Even in my fantasies I’m willing to work hard.
And if I want a fizzy drink, I’ll have regular Coke. But I usually don’t.
My extremely good-looking editor (I wanted to touch his impossibly smooth cheek during lunch) left for another house midway through and I was shuttled to his also overly attractive colleague, female and hot off a major bestseller. Benefited from two sets of comments, but at a price. The first apologized for the wobbly markings on the manuscript, as most of the editing was done while he rode the bus to work. The second seemed to love it, rushed it through, had me write the flap and marketing copy (dangers of being in the biz).
When the box of hardcovers arrived on my doorstep, I was alone and wearing sweats after a workout. I picked up a couple, turned them around, said “huh,” and then wondered what was for lunch.
Indy Clause.
Someone who will call me on all my shit.
My dream editor would work just like my dentist: frown at my sloppy work, tilt me back, and make it all better.

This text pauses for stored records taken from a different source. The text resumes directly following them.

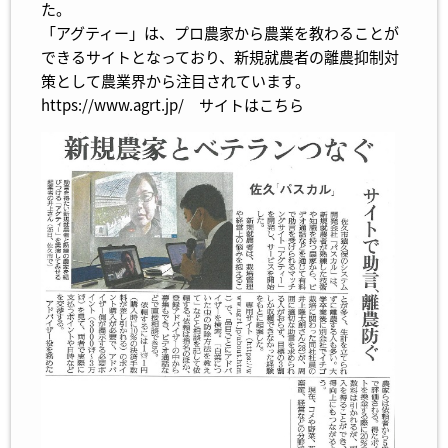
た。
「アグティー」は、プロ農家から農業を教わることが
できるサイトとなっており、新規就農者の離農抑制対
策として農業界から注目されています。
https://www.agrt.jp/
サイトはこちら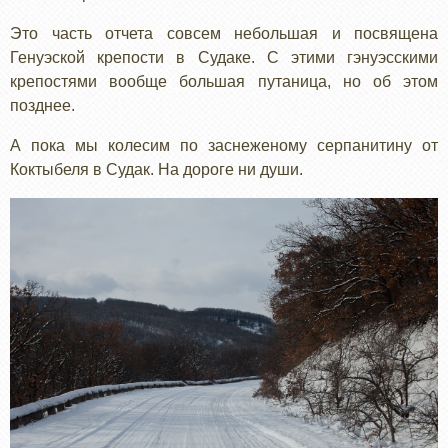
ГЕНУЭССКАЯ
Это часть отчета совсем небольшая и посвящена
КРЕПОСТЬ
Генуэской крепости в Судаке. С этими гэнуэсскими
крепостями вообще большая путаница, но об этом
позднее.
А пока мы колесим по заснеженому серпанитину от
Коктыбеля в Судак. На дороге ни души.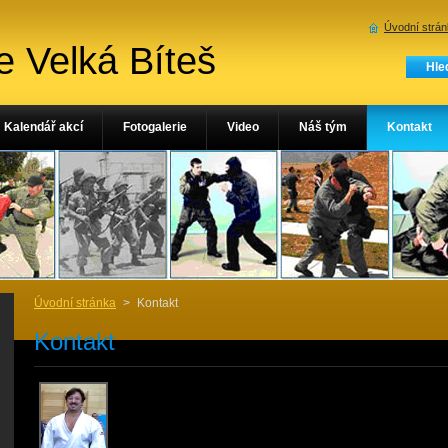
Úvodní strá
e Velká Bíteš
Kalendář akcí
Fotogalerie
Video
Náš tým
Kontakt
Úvodní stránka
>
Kontakt
Kontakt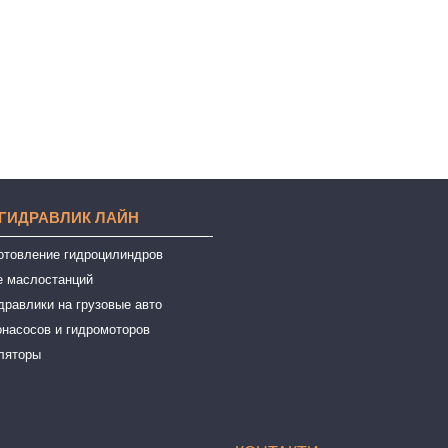
 ГИДРАВЛИК ЛАЙН
готовление гидроцилиндров
е маслостанций
дравлики на грузовые авто
онасосов и гидромоторов
ляторы
ы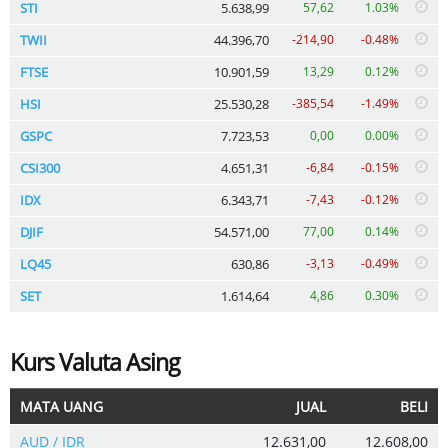
STI
5.638,99
57,62
1.03%
TWII
44.396,70
-214,90
-0.48%
FTSE
10.901,59
13,29
0.12%
HSI
25.530,28
-385,54
-1.49%
GSPC
7.723,53
0,00
0.00%
CSI300
4.651,31
-6,84
-0.15%
IDX
6.343,71
-7,43
-0.12%
DJIF
54.571,00
77,00
0.14%
LQ45
630,86
-3,13
-0.49%
SET
1.614,64
4,86
0.30%
Kurs Valuta Asing
MATA UANG
JUAL
BELI
AUD / IDR
12.631,00
12.608,00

Smiling at the notion of “my fantasy editor.” My imagination has not yet carried me there. I’ve read enough of this blog to know that whatever it is that I think I want might not be what i want at all.
No, I haven’t tried Coke Zero. I’m more of an A&W Root Beer girl myself. But that reminds me: I can’t get my coffee-maker to work. Do you have any idea how to fix that?
My fantasy editor is spineless and whiny. Small framed, boney and ugly. I crush him with my vision and glorious word wizardry. He learns to respect me and fears me even more. Every night he wakes to night terrors, screaming at the sight of my beautiful face. Like a cat I hiss in his direction.